Das Postulat, das dem Denken von Jean-Pierre Chevènement zugrunde liegt, ist, daß jeder politische Körper, will er nicht ein Leichnam oder ein Hampelmann werden, nur leben kann, wenn ihn der Wille seiner Mitglieder beseelt. Kein politischer Körper kann über längere Zeit existieren, wenn einer winzigen Minderheit fast unsichtbarer Entscheidungsträger eine gewaltige Mehrheit willenloser Werkzeuge gegenübersteht. Nur ein gemeinsamer Wille, der aus demokratischen Wahlen und Debatten resultiert, gibt der französischen Republik ihr festes Fundament, und nur er kann in Zukunft ein europäisches Europa begründen. Ziel des Autors ist es also nicht, Europa zu den Akten zu legen, sondern es zu retten. Und auch die deutsch-französische „Partnerschaft“ wird von ihm nicht in Frage gestellt: „Die beiden Nationen (...) bilden offensichtlich die Hauptverbindung zwischen Süd- und Nordeuropa, zwischen der lateinischen und der germanischen Komponente. (...) Nicht die Idee eines gemeinsamen deutsch-französischen Handelns ist daher in Frage zu stellen, wohl aber die Modalitäten dieses Handelns (angefangen mit der Währung) sowie sein sozialer und politischer Inhalt.“ Die Überlegungen Jean- Pierre Chevènements sind also keineswegs bloß kritischer Natur, sondern durchaus auch positiv: Sie münden in ein Projekt für Europa, das auf einer Zusammenarbeit zwischen den Völkern beruht.
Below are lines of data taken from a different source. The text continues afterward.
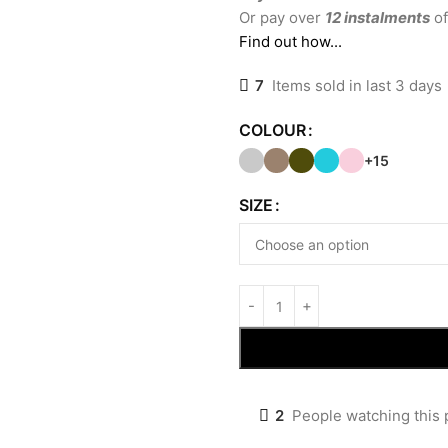
Or pay over
12 instalments
of
Find out how...
7
Items sold in last 3 days
COLOUR
+15
SIZE
2
People watching this 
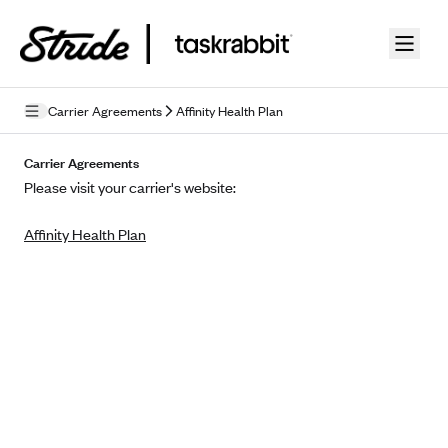
Skip to guide content
Carrier Agreements
Affinity Health Plan
Privacy Policy
Carrier Agreements
Please visit your carrier's website:
Terms of Use
Affinity Health Plan
Mobile Terms of Service
Licensing
Supplemental Privacy Statement
Carrier Agreements
AAA Vantage Health Plan
Went For It Terms
Affinity Health Plan
Stride Tax Referrals Terms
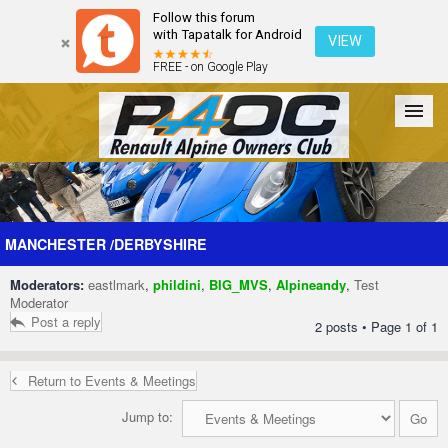
Follow this forum
with Tapatalk for Android
VIEW
FREE - on Google Play
Forum
The Cars
The Club
Galleries
Register
MANCHESTER /DERBYSHIRE
Moderators:
eastlmark
,
phildini
,
BIG_MVS
,
Alpineandy
,
Test
Login
Moderator
Post a reply
2 posts • Page
1
of
1
Return to Events & Meetings
Jump to:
Chevènement, Präsident des Mouvement des citoyens, versucht eine konkrete Vorstellung von diesem Europa der Nationen zu entwickeln, indem er über die praktischen Mittel nachdenkt, mit denen sich – Grundbedingung jeder Demokratie – „öffentliche Diskussionsräume“ schaffen lassen, in denen so etwas wie eine öffentliche Meinung auf europäischer Ebene Gestalt gewinnen könnte: „Letztlich ist das föderative Prinzip mit meinen Gedanken nicht unvereinbar. Auf lange Sicht darf man die Bildung eines europäischen Bundes nicht a priori ausschließen, vorausgesetzt, daß zuvor ein europäischer öffentlicher Raum entsteht, in dem offen debattiert werden kann.“ Dieses Europa, das sich dann auch in einer gemeinsamen Währung verkörpern könnte, wäre endlich, wie General de Gaulle es sich wünschte, „europäisch“: einerseits frei von US-amerikanischer Vormundschaft, andererseits alles andere als eine Festung der Reichen, sondern ein Faktor des Friedens, welcher sich sichern ließe, indem man die Beziehungen zu Rußland vertieft und die zur muslimischen Welt neu belebt.

Die Hauptsorge Europas muß es sein, universelle Werte und nicht nur partikulare Interessen zu vertreten. Chevènement bekämpft die „völlig unrealistische“ Vision einer sofortigen Föderation nicht etwa deshalb, weil die Nation für ihn ein Ziel in sich wäre, sondern weil sie, ob es einem gefällt oder nicht, die tausendjährige Wirklichkeit Europas ist, die sich nur – und dies wäre das genaue Gegenteil dessen, was die Föderalisten wollen – um den Preis einer „Verschärfung reaktionärster Nationalismen“ ignorieren läßt. Indem er Tabus bricht und Hintergründe aufdeckt, macht der Autor die wahren Dimensionen des europäischen Problems deutlich. Er stellt die wesentlichen Fragen, über die in einer Demokratie, die dieses Namens würdig ist, in allgemeinen Wahlen entschieden werden sollte.

dt. Andreas Knop

* Professor an der Saaruniversität, Forschungsdirektor am Institut für Europäische Studien an der Universität Paris VIII.

1 Jean-Pierre Chevènement, „France-Allemagne. Parlons franc“, Paris (Plon) 1996.

2 Sébastien le Prestre de Vauban (1633-1707) war der Festungsbaumeister Ludwigs XIV. Er konstruierte eine Reihe weit vorgeschobener Festungen (u. a. Straßburg, Lille, Belfort und Metz), die bis ins 19. Jahrhundert als uneinnehmbar galten.